By Paige Asberry
Staff writer

The Dillon Lecture Series has hosted many notable guests, and the upcoming April speaker is no exception.

David Grann is a New York journalist and novelist, whose bestselling book, “Killers of the Flower Moon: the Osage Murders and the Birth of the FBI”, was turned into a 2023 film starring Leonardo DiCaprio and Robert DeNiro.

Grann graduated with his Bachelor’s degee in Government from Connecticut College in 1989. While he was still in college, Grann was awarded a Thomas J. Watson Fellowship, which allowed him to conduct research in Mexico, and there began his career as a freelance journalist.

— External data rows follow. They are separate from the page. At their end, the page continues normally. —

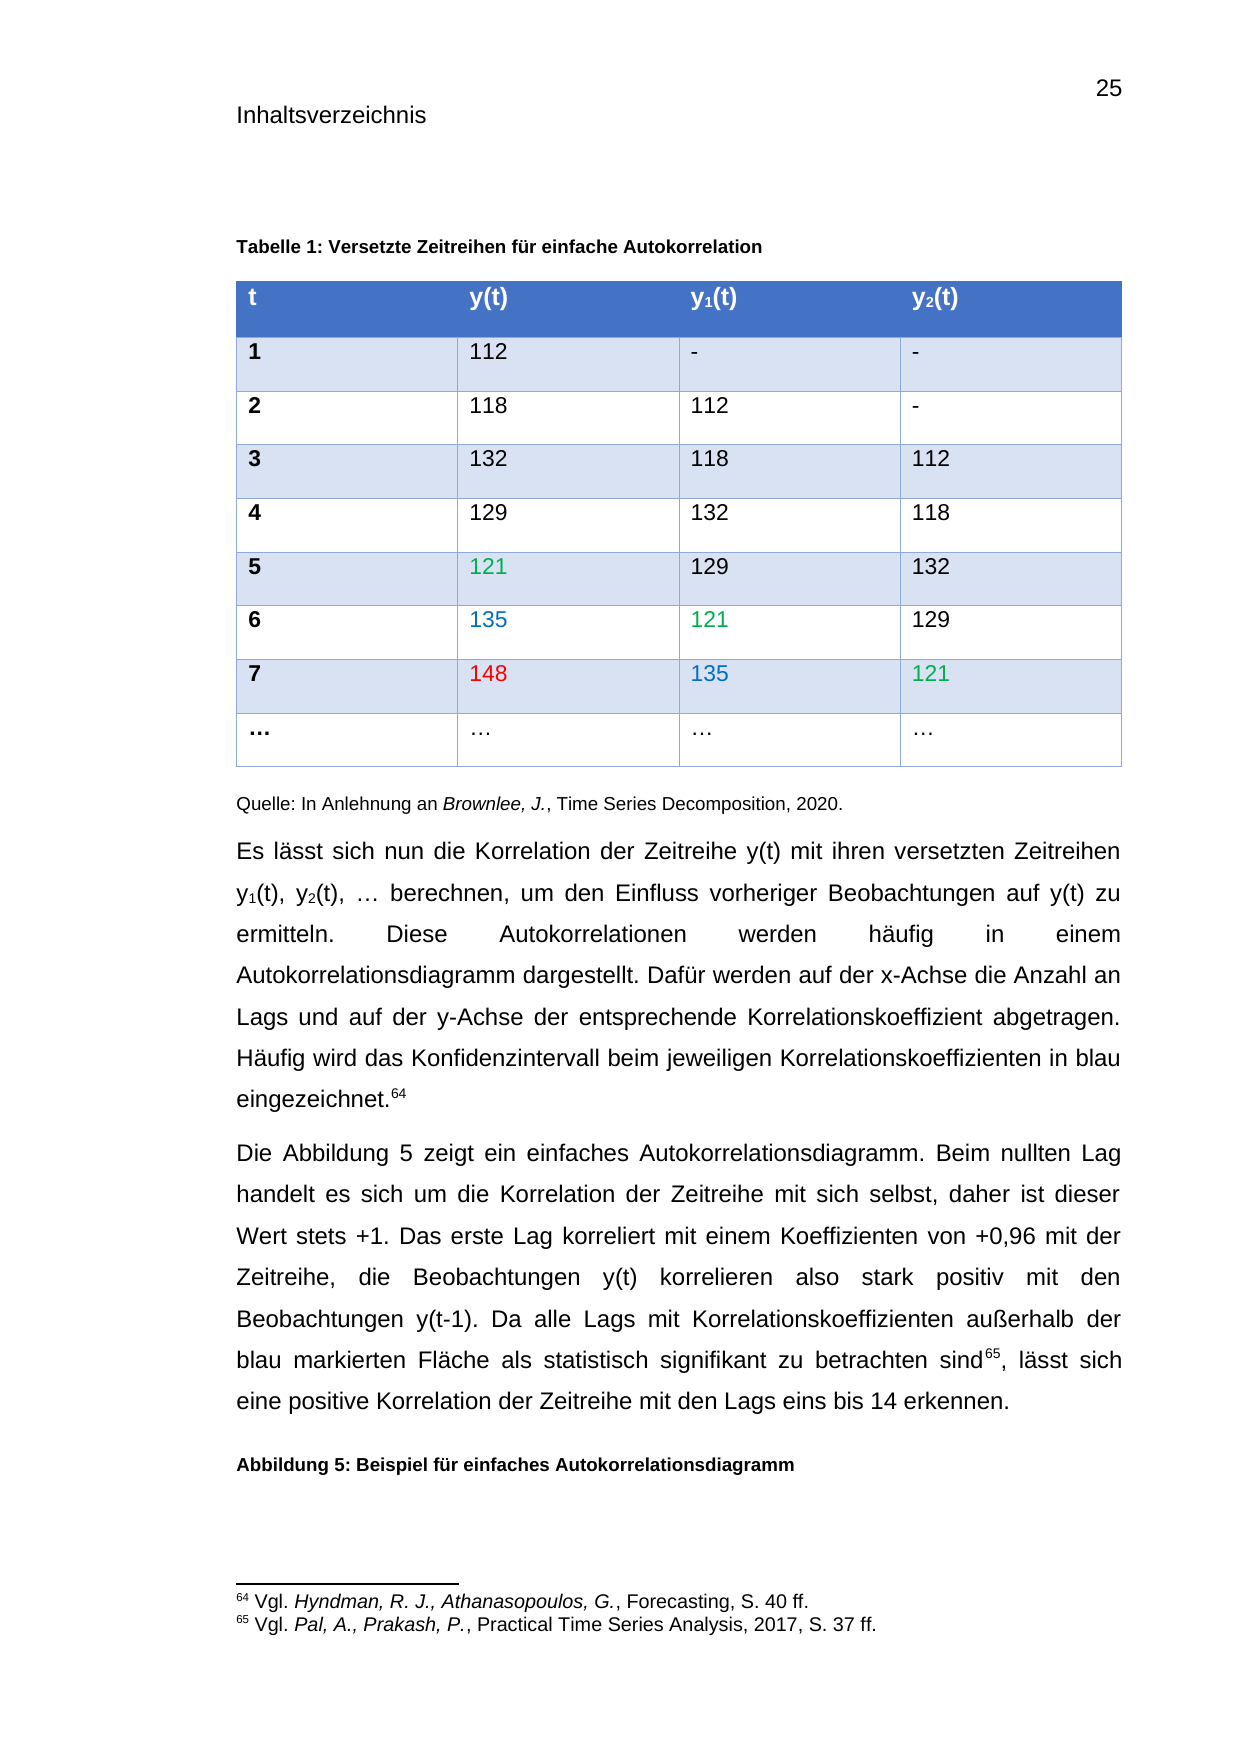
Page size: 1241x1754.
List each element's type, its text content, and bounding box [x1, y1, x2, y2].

table_cell 118 [458, 392, 679, 444]
table_cell … [237, 714, 457, 766]
table_cell 118 [901, 499, 1121, 552]
table_header y1(t) [680, 282, 900, 337]
text Quelle: In Anlehnung an Brownlee, J., Time Series Decomposition, 2020. [236, 792, 1122, 814]
table_cell … [901, 714, 1121, 766]
table_cell 148 [458, 660, 679, 713]
table_cell … [458, 714, 679, 766]
text Die Abbildung 5 zeigt ein einfaches Autokorrelationsdiagramm. Beim nullten Lag handelt es sich um die Korrelation der Zeitreihe mit sich selbst, daher ist dieser Wert stets +1. Das erste Lag korreliert mit einem Koeffizienten von +0,96 mit der Zeitreihe, die Beobachtungen y(t) korrelieren also stark positiv mit den Beobachtungen y(t-1). Da alle Lags mit Korrelationskoeffizienten außerhalb der blau markierten Fläche als statistisch signifikant zu betrachten sind, lässt sich eine positive Korrelation der Zeitreihe mit den Lags eins bis 14 erkennen. [236, 1139, 1122, 1415]
table_cell 5 [237, 553, 457, 605]
table_cell 121 [901, 660, 1121, 713]
table_cell 7 [237, 660, 457, 713]
table_cell - [680, 338, 900, 391]
table_header y(t) [458, 282, 679, 337]
table_cell 112 [680, 392, 900, 444]
table_cell … [680, 714, 900, 766]
table_cell 135 [680, 660, 900, 713]
table_cell 129 [901, 606, 1121, 659]
text Abbildung 5: Beispiel für einfaches Autokorrelationsdiagramm [236, 1453, 1122, 1475]
table_cell 132 [458, 445, 679, 498]
table_cell 121 [680, 606, 900, 659]
table_cell 112 [901, 445, 1121, 498]
table_cell - [901, 338, 1121, 391]
table_cell 135 [458, 606, 679, 659]
table_cell - [901, 392, 1121, 444]
table_cell 4 [237, 499, 457, 552]
table_cell 112 [458, 338, 679, 391]
table_cell 121 [458, 553, 679, 605]
table_cell 118 [680, 445, 900, 498]
table_header t [237, 282, 457, 337]
table_cell 129 [458, 499, 679, 552]
table_cell 2 [237, 392, 457, 444]
text Tabelle 1: Versetzte Zeitreihen für einfache Autokorrelation [236, 236, 1122, 258]
text Es lässt sich nun die Korrelation der Zeitreihe y(t) mit ihren versetzten Zeitreihen y1(t), y2(t), … berechnen, um den Einfluss vorheriger Beobachtungen auf y(t) zu ermitteln. Diese Autokorrelationen werden häufig in einem Autokorrelationsdiagramm dargestellt. Dafür werden auf der x-Achse die Anzahl an Lags und auf der y-Achse der entsprechende Korrelationskoeffizient abgetragen. Häufig wird das Konfidenzintervall beim jeweiligen Korrelationskoeffizienten in blau eingezeichnet. [236, 837, 1122, 1113]
table_cell 132 [680, 499, 900, 552]
table_cell 129 [680, 553, 900, 605]
table_cell 6 [237, 606, 457, 659]
table_cell 1 [237, 338, 457, 391]
table_cell 132 [901, 553, 1121, 605]
table_cell 3 [237, 445, 457, 498]
table_header y2(t) [901, 282, 1121, 337]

In 1993, Grann received his Master’s degree in international relations from Fletcher School of Law and Diplomacy at Tufts University. Only a year later, he was hired at The Hill, a Congress-focused Washington newspaper. He also earned a master’s in creative writing from Boston University, where he taught classes for fiction and creative writing. In 2003, Grann was hired as a staff writer for The New Yorker.

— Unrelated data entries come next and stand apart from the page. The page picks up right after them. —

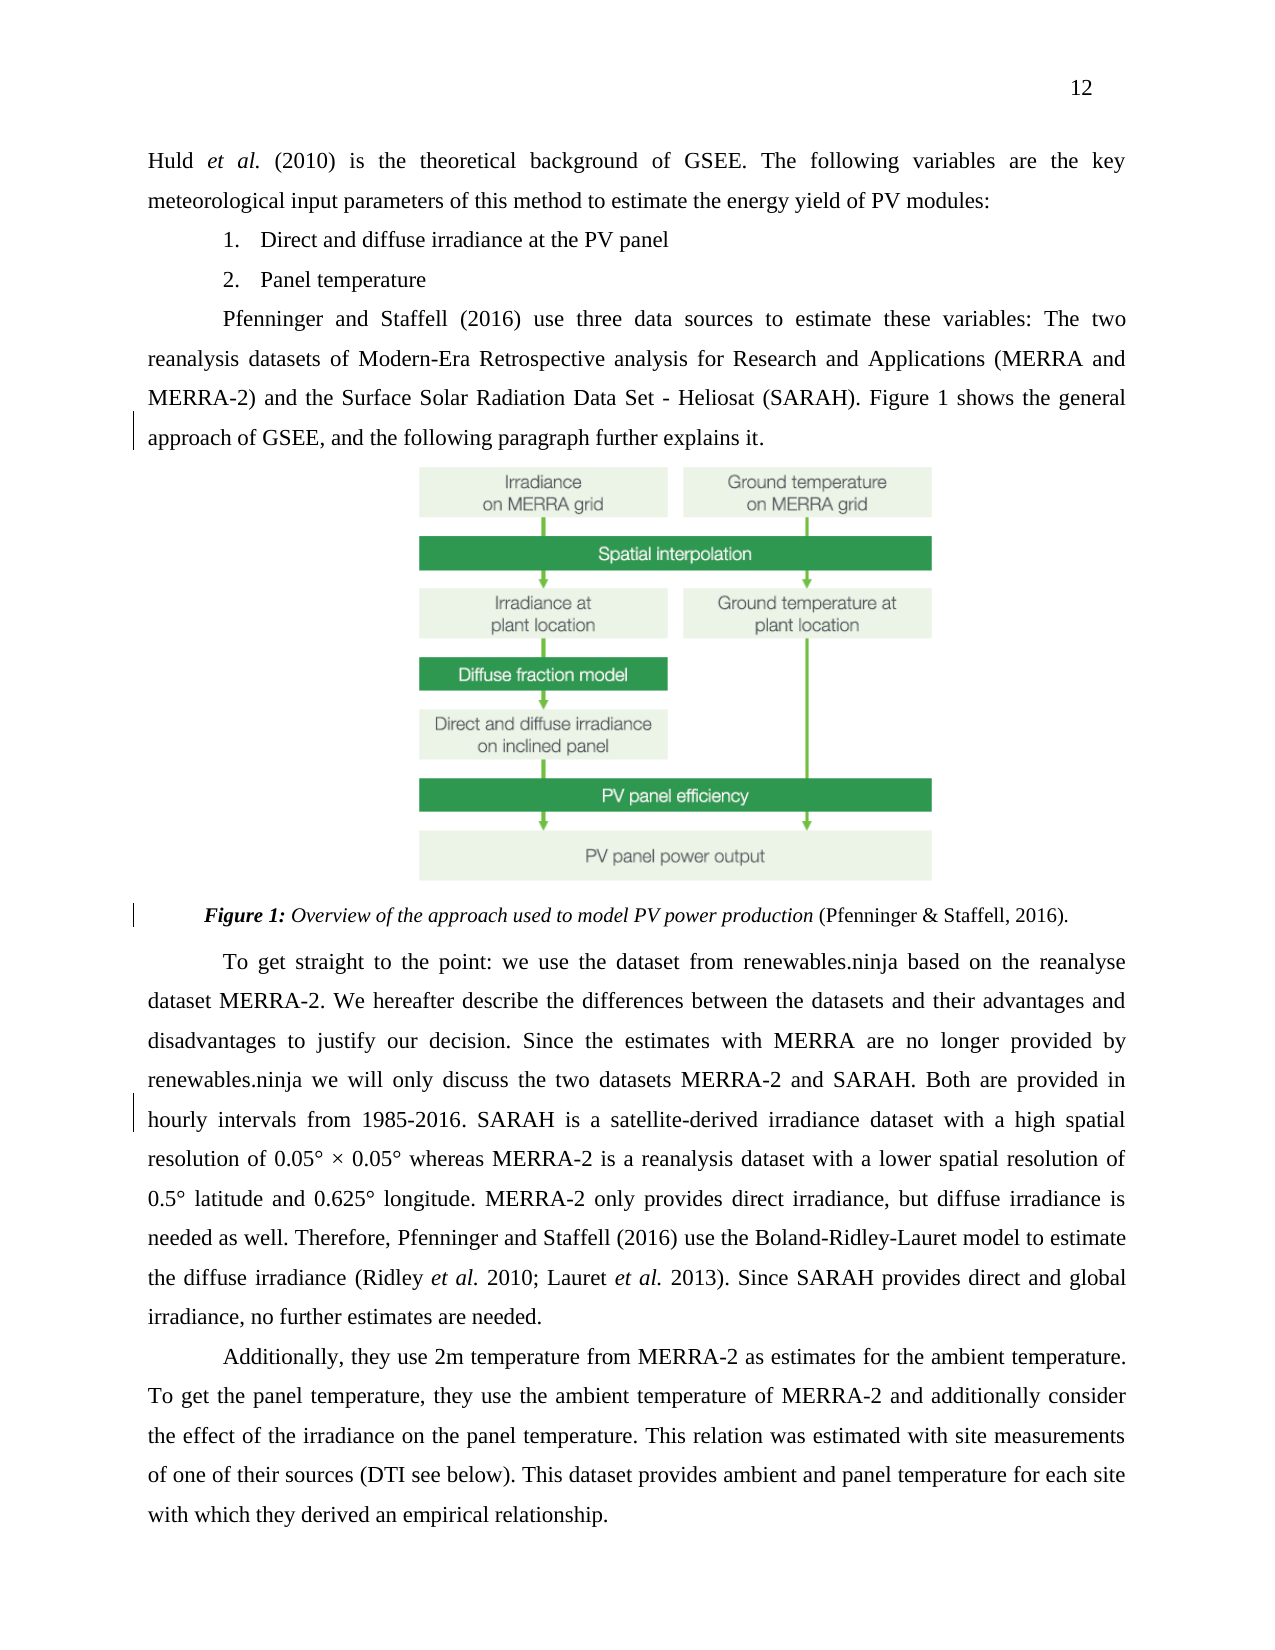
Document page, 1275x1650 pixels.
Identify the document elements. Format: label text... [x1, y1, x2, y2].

text Pfenninger and Staffell (2016) use three data sources to estimate these variables: The two reanalysis datasets of Modern-Era Retrospective analysis for Research and Applications (MERRA and MERRA-2) and the Surface Solar Radiation Data Set - Heliosat (SARAH). Figure 1 shows the general approach of GSEE, and the following paragraph further explains it. [148, 306, 1127, 450]
picture [413, 463, 937, 890]
list Direct and diffuse irradiance at the PV panel [223, 227, 1127, 253]
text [148, 148, 1127, 213]
text Additionally, they use 2m temperature from MERRA-2 as estimates for the ambient temperature. To get the panel temperature, they use the ambient temperature of MERRA-2 and additionally consider the effect of the irradiance on the panel temperature. This relation was estimated with site measurements of one of their sources (DTI see below). This dataset provides ambient and panel temperature for each site with which they derived an empirical relationship. [148, 1343, 1127, 1527]
list Panel temperature [223, 266, 1127, 292]
text Figure 1: Overview of the approach used to model PV power production (Pfenninger & Staffell, 2016). [148, 903, 1127, 927]
text To get straight to the point: we use the dataset from renewables.ninja based on the reanalyse dataset MERRA-2. We hereafter describe the differences between the datasets and their advantages and disadvantages to justify our decision. Since the estimates with MERRA are no longer provided by renewables.ninja we will only discuss the two datasets MERRA-2 and SARAH. Both are provided in hourly intervals from 1985-2016. SARAH is a satellite-derived irradiance dataset with a high spatial resolution of 0.05° × 0.05° whereas MERRA-2 is a reanalysis dataset with a lower spatial resolution of 0.5° latitude and 0.625° longitude. MERRA-2 only provides direct irradiance, but diffuse irradiance is needed as well. Therefore, Pfenninger and Staffell (2016) use the Boland-Ridley-Lauret model to estimate the diffuse irradiance (Ridley et al. 2010; Lauret et al. 2013). Since SARAH provides direct and global irradiance, no further estimates are needed. [148, 948, 1127, 1330]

While working with The New Yorker, Grann wrote the piece “Trial by Fire” which earned him the George Polk Award and the Sigma Delta Chi Award. He also wrote “The Mark of a Masterpiece”, which got him sued, but the case ended up being dismissed.

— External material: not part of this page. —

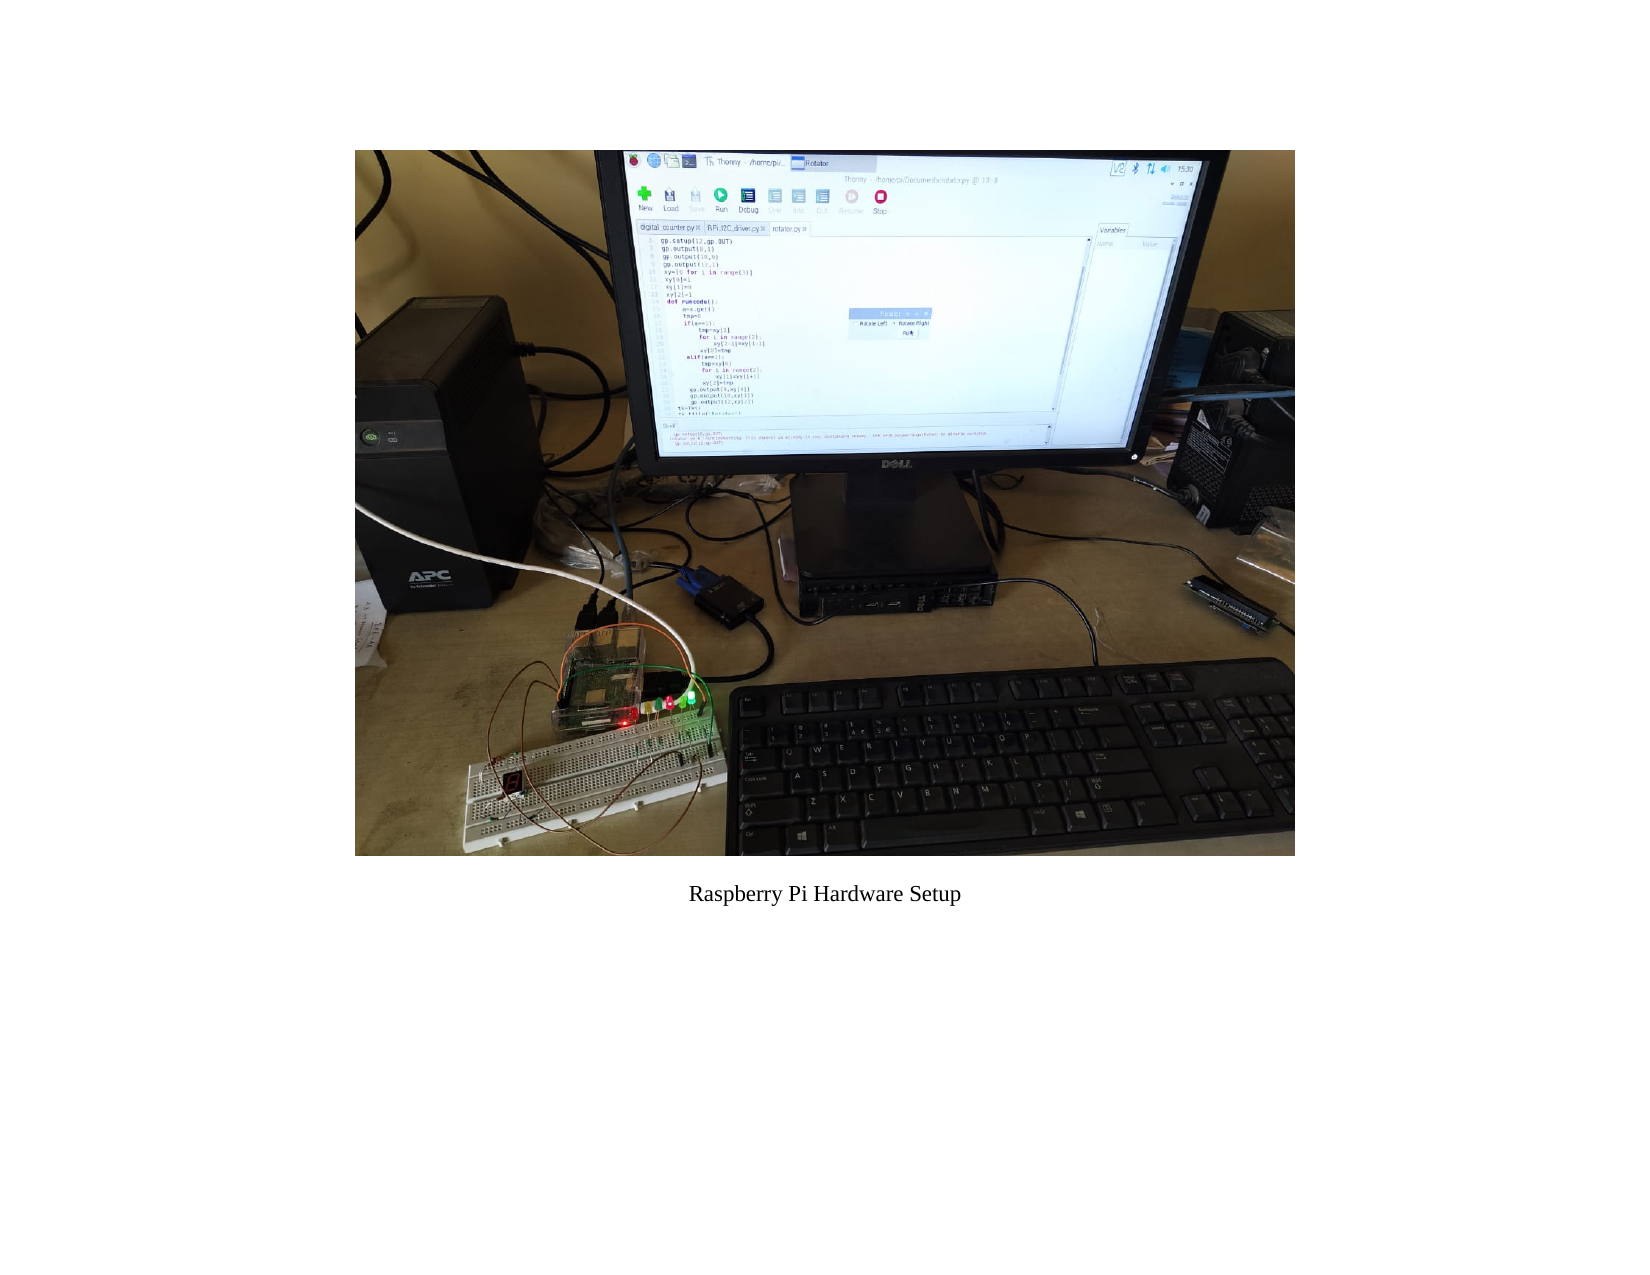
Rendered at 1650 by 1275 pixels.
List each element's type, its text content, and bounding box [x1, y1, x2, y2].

picture [355, 150, 1295, 856]
text Raspberry Pi Hardware Setup [150, 880, 1500, 907]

Grann’s first book, a nonfiction piece titled The Lost City of Z: A Tale of Deadly Obsession in the Amazon, was published in 2009, and since then, Grann has released two more books and had his work published in two other anthologies. 

His popular 2014 book, “Killers of the Flower Moon: the Osage Murders and the Birth of the FBI”, details the murders of the Osage Native Americans and how it precipitated the creation of the FBI. It was adapted in 2023 into a film directed by Martin Scorsese.

Grann will be speaking at the second lecture of 2024 at 10:30 a.m. Tuesday at the Hutchinson Sports Arena. Tickets are $10 for adults and $5 for students, but free for Hutchinson Community College students and faculty with school I.D.